**Exercise requirements**: Find and copy each line in the material below where the string "casing" occurs.

**Input records**:
☆ ☆ ☆ ☆ ☆

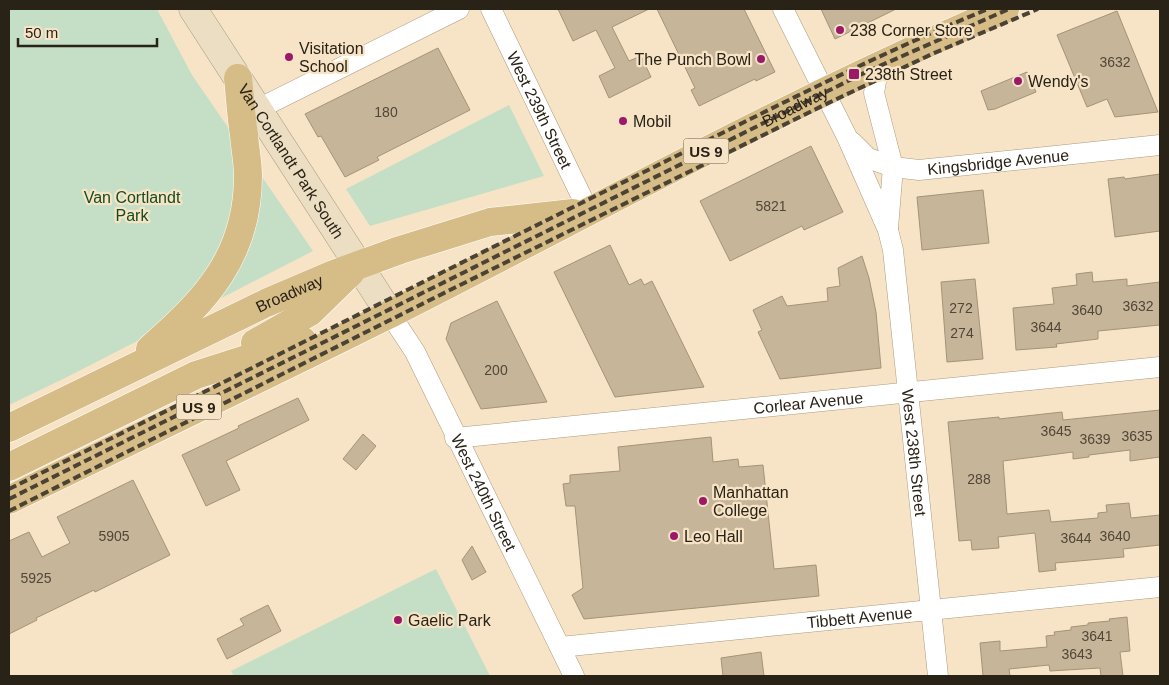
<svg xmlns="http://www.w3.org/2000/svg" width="1169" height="685" font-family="Arial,sans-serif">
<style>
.green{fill:#c4dfc5}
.building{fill:#c7b599;stroke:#a49377}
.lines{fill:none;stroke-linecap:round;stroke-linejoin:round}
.minor-casing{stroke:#ac9a7f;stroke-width:21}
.secondary-casing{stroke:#ac9a7f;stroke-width:29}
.primary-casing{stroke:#fff;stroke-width:29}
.minor{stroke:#fff;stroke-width:20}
.secondary{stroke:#ebdec2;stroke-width:28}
.primary{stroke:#d6bc86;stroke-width:28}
.rail{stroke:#4b4234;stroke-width:4;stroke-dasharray:8 4;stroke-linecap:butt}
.poi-dot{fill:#9c186a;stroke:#f7e4c6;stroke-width:2}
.labels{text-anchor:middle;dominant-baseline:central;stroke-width:4.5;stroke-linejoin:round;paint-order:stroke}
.number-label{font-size:14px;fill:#504738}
.shield{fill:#f7e4c6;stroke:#675c4c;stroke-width:1}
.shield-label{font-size:15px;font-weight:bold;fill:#292217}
.poi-label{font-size:16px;fill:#292217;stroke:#f7e4c6;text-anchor:start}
.street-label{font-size:16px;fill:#292217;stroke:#f7e4c6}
.park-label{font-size:16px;fill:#134c1e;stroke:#f7e4c6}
</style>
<rect width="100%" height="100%" fill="#f7e4c6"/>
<g class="green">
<path d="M 9,9 L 157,9 L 192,75 L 313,251 L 65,378 L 9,405 Z"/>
<path d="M 509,105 L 544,176 L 370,226 L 346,189 Z"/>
<path d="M 436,569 L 490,676 L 234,676 L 231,671 Z"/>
</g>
<g class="building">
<path d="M 558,9 L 649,9 L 612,27 L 629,61 L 641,56 L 651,77 L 609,98 L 599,76 L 615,68 L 596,30 L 573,41 Z"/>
<path d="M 657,9 L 744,9 L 775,72 L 756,81 L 755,79 L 699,106 L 691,90 L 695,88 Z"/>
<path d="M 821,9 L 896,9 L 835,39 Z"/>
<path d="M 1117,11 L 1158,112 L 1115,117 L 1107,99 L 1087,107 L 1057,35 Z"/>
<path d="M 438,48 L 470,110 L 377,157 L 379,160 L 345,177 L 321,136 L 318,137 L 305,114 Z"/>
<path d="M 1027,72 L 1036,92 L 995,109 L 988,110 L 981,91 Z"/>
<path d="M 811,146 L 843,212 L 804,230 L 802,226 L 730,261 L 700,201 Z"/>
<path d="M 1160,174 L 1160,231 L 1115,237 L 1108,179 L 1124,177 L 1125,179 Z"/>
<path d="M 983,190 L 989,243 L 922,250 L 917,197 Z"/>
<path d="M 610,245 L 629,285 L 641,279 L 644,285 L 652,281 L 704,387 L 615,397 L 554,272 Z"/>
<path d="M 862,256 L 869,278 L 876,312 L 881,368 L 780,379 L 758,332 L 762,330 L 753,310 L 782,296 L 787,306 L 828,301 L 827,288 L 840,286 L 838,268 Z"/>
<path d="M 1092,272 L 1093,282 L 1127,279 L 1127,286 L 1160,282 L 1160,325 L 1098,331 L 1098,339 L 1056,344 L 1057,347 L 1016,350 L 1013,308 L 1054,304 L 1052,288 L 1077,285 L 1076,274 Z"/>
<path d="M 975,279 L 983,359 L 947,362 L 941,282 Z"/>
<path d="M 497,301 L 547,402 L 481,409 L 446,339 L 451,323 Z"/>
<path d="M 298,398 L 309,420 L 226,461 L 240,490 L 206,506 L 182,455 L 239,428 L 238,426 Z"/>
<path d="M 1160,410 L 1160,457 L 1130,461 L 1130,450 L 1089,455 L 1089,457 L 1073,459 L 1073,452 L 1003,461 L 1007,514 L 1049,510 L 1051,522 L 1098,518 L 1098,513 L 1107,512 L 1106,505 L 1129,503 L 1131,518 L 1160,515 L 1160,545 L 1123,549 L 1124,557 L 1055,563 L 1056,570 L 1039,572 L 1035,533 L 998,537 L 999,548 L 972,550 L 971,540 L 959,541 L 948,422 L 999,417 L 999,419 L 1062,412 L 1063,420 Z"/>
<path d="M 363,434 L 376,446 L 356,470 L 343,459 Z"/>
<path d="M 711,437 L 713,462 L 738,459 L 739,467 L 763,465 L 774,569 L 816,565 L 819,596 L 584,619 L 572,595 L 583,588 L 575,506 L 566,506 L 563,484 L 570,483 L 570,475 L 620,471 L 618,447 Z"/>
<path d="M 133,480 L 170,555 L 95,592 L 94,590 L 36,618 L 37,620 L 9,634 L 9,541 L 29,532 L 42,557 L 70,543 L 57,517 Z"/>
<path d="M 472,546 L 486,572 L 472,580 L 462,560 Z"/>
<path d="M 268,605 L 281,631 L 227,659 L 217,639 L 244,625 L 240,619 Z"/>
<path d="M 1127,617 L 1130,651 L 1120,652 L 1123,676 L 1101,676 L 1100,668 L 1050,671 L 1049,665 L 1009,669 L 1010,676 L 983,676 L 980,643 L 1000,641 L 1000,651 L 1047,647 L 1046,636 L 1055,635 L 1054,632 L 1071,630 L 1071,627 L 1088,625 L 1088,623 L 1110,621 L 1109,619 Z"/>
<path d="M 761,652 L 764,676 L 723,676 L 721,658 Z"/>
</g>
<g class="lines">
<defs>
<g id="minor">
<path id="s1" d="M 491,9 L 589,212"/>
<path id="s2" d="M 783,9 L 847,137 L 888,230 L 893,250 L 938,676"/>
<path d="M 879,64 L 874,93 L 893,167 L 888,228"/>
<path d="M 258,109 L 459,9"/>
<path id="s3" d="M 852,142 L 868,158 L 893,167 L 919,170 L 1160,145"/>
<path id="s4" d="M 390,314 L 415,352 L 574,676"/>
<path id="s5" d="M 455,438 L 1160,367"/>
<path id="s6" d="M 560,647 L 1160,587"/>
</g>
<g id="secondary">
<path id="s7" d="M 193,9 L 390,314"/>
</g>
<g id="primary">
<path d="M 255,343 L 310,312 L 350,273"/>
<path d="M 150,349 C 206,300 248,256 248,176 C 248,162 245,149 244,135 C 241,116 240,97 238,78"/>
<path id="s8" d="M 9,428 L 266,303 L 334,274 L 400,250 L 490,222 L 573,213"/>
<path d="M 9,467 L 196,375 L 303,341"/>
<path id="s9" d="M 9,500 C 136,438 264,377 390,314 C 594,211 794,99 1005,9"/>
</g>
</defs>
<use href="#minor" class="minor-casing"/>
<use href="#secondary" class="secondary-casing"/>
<use href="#primary" class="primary-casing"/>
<use href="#minor" class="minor"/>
<use href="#secondary" class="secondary"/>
<use href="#primary" class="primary"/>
<g class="rail">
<path d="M 9,489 C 222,384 433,276 646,171 C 759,115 871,57 988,9"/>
<path d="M 9,499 L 866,72 L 1009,9"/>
<path d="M 9,511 L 454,288 L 824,105 L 932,54 L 1038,9"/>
</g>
</g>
<g class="poi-dot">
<circle cx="840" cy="30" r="5"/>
<circle cx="289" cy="57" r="5"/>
<circle cx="761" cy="59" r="5"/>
<rect x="848" y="68" width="12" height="12" rx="2.5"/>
<circle cx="1018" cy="81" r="5"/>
<circle cx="623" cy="121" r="5"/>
<circle cx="703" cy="501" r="5"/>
<circle cx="674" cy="536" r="5"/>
<circle cx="398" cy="620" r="5"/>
</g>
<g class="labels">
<g class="number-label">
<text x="1115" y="62">3632</text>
<text x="386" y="112">180</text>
<text x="771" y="206">5821</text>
<text x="1138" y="306">3632</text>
<text x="961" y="308">272</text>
<text x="1087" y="310">3640</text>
<text x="1046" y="327">3644</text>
<text x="962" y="333">274</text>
<text x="496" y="370">200</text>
<text x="1056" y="431">3645</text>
<text x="1137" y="436">3635</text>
<text x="1095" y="439">3639</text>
<text x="979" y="479">288</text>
<text x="114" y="536">5905</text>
<text x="1115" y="536">3640</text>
<text x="1076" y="538">3644</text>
<text x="36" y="578">5925</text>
<text x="1097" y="636">3641</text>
<text x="1077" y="654">3643</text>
</g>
<g class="shield">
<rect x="683.5" y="138.5" width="45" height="25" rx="4"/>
<rect x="176.5" y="394.5" width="45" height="25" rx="4"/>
</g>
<g class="shield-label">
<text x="706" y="151">US 9</text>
<text x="199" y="407">US 9</text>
</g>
<g class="poi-label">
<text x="850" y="30">238 Corner Store</text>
<text x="299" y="48">Visitation<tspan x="299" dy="18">School</tspan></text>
<text x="751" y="59" text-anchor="end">The Punch Bowl</text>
<text x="865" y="74">238th Street</text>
<text x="1028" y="81">Wendy's</text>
<text x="633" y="121">Mobil</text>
<text x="713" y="492">Manhattan<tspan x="713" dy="18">College</tspan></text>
<text x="684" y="536">Leo Hall</text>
<text x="408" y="620">Gaelic Park</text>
</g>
<g class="street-label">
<text stroke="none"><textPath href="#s9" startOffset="879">Broadway</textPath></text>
<text stroke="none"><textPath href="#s1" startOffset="112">West 239th Street</textPath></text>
<text stroke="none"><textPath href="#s7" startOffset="181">Van Cortlandt Park South</textPath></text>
<text stroke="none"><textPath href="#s3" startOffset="155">Kingsbridge Avenue</textPath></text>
<text stroke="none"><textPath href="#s8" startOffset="311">Broadway</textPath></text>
<text stroke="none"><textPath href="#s5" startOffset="355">Corlear Avenue</textPath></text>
<text stroke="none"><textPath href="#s2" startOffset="469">West 238th Street</textPath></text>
<text stroke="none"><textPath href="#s4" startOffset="202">West 240th Street</textPath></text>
<text stroke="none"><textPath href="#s6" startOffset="301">Tibbett Avenue</textPath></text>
</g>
<g class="park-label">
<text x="132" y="197">Van Cortlandt<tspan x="132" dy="18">Park</tspan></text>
</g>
</g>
<rect width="1169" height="685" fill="none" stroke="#292217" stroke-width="20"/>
<path d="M18 38v8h139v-8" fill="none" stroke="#292217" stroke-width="2.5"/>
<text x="25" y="38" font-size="15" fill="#292217" stroke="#f7e4c6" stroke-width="4" paint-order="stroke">50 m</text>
</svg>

☆ ☆ ☆ ☆ ☆

**Exercise answer**:
.minor-casing{stroke:#ac9a7f;stroke-width:21}
.secondary-casing{stroke:#ac9a7f;stroke-width:29}
.primary-casing{stroke:#fff;stroke-width:29}
<use href="#minor" class="minor-casing"/>
<use href="#secondary" class="secondary-casing"/>
<use href="#primary" class="primary-casing"/>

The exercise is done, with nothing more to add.